The output is the lines below from the one with "left shoulder: (559, 294, 0)" through the one with "right ankle: (570, 419, 6)", both included, printed exactly and with no other line.

Named joint coordinates
━━━━
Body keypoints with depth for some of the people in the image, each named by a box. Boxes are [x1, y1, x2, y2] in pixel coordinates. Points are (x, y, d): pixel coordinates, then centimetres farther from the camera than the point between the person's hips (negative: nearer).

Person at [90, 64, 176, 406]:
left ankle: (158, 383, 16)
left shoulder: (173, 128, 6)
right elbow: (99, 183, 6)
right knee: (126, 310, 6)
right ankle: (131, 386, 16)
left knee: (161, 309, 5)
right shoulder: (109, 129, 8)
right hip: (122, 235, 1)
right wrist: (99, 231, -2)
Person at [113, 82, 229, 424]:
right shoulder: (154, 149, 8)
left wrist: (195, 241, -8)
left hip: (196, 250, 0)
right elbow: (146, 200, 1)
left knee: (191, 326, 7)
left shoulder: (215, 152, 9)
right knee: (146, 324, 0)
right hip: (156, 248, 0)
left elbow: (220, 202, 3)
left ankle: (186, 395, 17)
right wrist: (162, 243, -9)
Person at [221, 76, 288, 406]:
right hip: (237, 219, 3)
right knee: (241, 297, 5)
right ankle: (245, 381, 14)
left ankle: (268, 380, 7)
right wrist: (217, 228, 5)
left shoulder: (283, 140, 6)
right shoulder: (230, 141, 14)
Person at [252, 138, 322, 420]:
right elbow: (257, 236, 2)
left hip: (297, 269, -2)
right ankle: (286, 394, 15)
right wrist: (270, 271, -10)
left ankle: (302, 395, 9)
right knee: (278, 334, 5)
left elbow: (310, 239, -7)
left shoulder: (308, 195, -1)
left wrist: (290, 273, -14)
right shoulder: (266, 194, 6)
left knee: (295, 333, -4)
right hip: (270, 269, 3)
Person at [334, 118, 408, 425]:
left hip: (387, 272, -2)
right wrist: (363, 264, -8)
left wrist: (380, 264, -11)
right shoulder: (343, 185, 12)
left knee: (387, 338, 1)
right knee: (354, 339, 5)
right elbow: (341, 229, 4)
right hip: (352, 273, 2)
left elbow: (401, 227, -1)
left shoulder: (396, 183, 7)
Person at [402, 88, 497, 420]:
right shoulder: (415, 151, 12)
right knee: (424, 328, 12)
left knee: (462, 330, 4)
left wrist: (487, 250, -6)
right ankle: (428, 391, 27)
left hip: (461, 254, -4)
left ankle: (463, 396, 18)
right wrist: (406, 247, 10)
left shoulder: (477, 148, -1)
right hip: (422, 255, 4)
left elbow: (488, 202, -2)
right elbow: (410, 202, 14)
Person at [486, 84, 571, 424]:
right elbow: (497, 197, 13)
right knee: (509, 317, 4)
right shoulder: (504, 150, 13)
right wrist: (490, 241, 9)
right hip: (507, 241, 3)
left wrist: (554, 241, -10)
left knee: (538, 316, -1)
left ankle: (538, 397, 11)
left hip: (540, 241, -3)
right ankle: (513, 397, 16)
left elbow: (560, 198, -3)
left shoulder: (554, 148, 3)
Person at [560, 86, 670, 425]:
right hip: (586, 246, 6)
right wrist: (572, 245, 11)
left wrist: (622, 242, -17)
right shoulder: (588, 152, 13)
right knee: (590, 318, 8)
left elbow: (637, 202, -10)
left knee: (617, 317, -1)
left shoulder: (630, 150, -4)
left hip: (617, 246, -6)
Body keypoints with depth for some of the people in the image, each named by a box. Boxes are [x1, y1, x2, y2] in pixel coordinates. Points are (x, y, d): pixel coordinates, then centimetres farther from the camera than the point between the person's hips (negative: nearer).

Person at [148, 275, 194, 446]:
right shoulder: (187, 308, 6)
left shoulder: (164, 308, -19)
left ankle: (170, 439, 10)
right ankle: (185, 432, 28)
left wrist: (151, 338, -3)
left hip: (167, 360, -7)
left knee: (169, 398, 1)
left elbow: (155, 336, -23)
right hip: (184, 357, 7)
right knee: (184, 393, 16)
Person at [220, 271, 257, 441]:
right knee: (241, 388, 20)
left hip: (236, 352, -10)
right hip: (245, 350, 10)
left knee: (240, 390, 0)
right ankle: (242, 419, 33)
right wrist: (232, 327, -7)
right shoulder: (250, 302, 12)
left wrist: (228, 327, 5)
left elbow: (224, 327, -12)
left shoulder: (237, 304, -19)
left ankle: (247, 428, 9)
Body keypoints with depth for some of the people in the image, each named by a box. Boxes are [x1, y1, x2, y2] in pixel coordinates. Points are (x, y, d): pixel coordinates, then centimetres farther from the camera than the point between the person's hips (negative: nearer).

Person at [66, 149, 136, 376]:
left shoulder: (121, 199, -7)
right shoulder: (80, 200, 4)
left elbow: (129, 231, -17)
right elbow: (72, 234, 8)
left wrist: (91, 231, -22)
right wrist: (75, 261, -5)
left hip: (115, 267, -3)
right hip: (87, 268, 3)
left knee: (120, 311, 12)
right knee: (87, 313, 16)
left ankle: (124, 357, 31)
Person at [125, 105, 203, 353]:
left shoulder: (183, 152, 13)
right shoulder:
━━━━
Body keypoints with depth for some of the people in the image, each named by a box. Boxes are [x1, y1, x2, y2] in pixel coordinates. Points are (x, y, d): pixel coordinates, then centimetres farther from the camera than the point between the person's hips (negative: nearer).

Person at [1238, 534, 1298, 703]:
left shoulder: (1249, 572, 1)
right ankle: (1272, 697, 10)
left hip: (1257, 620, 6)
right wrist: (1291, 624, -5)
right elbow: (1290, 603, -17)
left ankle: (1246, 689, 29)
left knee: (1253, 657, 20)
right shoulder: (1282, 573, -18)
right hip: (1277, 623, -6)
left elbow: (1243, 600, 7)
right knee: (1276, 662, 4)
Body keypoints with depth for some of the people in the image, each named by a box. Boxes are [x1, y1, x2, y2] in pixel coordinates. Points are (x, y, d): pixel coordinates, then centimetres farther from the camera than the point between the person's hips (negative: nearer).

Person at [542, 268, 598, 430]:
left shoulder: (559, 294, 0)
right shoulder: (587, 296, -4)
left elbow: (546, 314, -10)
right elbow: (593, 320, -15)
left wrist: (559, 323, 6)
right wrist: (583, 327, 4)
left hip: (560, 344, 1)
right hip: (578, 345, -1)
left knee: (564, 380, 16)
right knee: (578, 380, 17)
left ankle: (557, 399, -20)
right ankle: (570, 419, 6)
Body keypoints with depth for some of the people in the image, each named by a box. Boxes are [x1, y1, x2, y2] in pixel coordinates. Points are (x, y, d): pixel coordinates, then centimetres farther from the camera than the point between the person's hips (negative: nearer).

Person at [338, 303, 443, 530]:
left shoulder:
━━━━
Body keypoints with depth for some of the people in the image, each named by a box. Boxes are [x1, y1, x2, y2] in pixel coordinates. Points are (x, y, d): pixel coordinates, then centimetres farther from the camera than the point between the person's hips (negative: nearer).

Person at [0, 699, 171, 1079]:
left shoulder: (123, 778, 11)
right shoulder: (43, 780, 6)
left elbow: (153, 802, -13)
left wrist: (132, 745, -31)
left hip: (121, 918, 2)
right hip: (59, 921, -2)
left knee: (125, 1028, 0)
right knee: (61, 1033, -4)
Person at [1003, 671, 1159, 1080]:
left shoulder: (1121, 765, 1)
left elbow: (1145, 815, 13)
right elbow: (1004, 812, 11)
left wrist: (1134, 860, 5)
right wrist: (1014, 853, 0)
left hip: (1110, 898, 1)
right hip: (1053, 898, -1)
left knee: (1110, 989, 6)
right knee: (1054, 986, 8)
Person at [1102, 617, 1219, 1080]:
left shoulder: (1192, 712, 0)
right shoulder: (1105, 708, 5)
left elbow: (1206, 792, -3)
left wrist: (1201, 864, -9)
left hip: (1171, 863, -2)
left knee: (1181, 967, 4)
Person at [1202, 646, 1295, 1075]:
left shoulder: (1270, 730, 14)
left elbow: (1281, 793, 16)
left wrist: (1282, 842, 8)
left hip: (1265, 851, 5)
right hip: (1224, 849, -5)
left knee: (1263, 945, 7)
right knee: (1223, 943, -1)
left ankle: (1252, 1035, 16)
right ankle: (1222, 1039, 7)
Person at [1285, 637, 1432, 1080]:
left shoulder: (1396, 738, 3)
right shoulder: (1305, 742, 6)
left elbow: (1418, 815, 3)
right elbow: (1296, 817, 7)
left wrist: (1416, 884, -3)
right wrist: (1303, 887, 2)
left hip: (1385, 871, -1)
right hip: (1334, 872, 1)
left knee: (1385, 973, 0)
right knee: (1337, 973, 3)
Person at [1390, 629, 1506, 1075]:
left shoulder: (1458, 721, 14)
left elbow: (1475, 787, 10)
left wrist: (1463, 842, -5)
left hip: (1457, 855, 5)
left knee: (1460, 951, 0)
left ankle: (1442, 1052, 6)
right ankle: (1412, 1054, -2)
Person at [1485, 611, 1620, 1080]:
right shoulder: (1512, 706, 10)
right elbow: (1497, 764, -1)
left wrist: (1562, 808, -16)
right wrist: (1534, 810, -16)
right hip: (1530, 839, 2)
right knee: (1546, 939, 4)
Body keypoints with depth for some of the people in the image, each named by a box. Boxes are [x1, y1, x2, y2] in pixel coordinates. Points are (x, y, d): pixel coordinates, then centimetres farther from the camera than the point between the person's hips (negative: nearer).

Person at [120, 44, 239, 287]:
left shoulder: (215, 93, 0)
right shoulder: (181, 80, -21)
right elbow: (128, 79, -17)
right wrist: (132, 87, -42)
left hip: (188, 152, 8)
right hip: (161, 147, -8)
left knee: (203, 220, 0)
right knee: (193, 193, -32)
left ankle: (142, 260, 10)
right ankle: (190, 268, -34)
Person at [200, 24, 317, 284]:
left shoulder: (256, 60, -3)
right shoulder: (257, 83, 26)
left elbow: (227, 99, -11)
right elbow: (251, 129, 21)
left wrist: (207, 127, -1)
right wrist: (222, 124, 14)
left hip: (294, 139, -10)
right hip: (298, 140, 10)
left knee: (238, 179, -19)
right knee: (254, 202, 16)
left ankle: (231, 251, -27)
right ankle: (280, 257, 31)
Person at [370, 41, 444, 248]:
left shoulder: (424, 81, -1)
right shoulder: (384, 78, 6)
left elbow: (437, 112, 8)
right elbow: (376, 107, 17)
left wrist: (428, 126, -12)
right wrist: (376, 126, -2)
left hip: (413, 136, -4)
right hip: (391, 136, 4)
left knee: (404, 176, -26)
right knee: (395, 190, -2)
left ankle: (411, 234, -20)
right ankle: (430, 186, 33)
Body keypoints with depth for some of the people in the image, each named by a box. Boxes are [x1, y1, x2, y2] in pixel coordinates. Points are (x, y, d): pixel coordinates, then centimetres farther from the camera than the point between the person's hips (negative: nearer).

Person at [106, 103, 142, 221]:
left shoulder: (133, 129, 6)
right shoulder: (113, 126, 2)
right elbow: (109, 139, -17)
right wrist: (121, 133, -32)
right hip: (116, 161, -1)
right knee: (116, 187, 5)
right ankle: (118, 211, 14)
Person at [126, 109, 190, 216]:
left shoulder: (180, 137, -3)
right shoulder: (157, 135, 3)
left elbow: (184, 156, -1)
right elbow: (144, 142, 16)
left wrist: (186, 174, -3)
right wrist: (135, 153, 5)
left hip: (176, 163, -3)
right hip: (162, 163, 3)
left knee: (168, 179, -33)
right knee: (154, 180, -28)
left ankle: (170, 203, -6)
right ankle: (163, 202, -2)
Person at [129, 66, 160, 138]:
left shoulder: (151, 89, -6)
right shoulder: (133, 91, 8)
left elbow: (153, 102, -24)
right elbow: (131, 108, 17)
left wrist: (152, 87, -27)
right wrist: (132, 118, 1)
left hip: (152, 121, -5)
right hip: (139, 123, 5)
━━━━
FINAL ANSWER |
left shoulder: (559, 294, 0)
right shoulder: (587, 296, -4)
left elbow: (546, 314, -10)
right elbow: (593, 320, -15)
left wrist: (559, 323, 6)
right wrist: (583, 327, 4)
left hip: (560, 344, 1)
right hip: (578, 345, -1)
left knee: (564, 380, 16)
right knee: (578, 380, 17)
left ankle: (557, 399, -20)
right ankle: (570, 419, 6)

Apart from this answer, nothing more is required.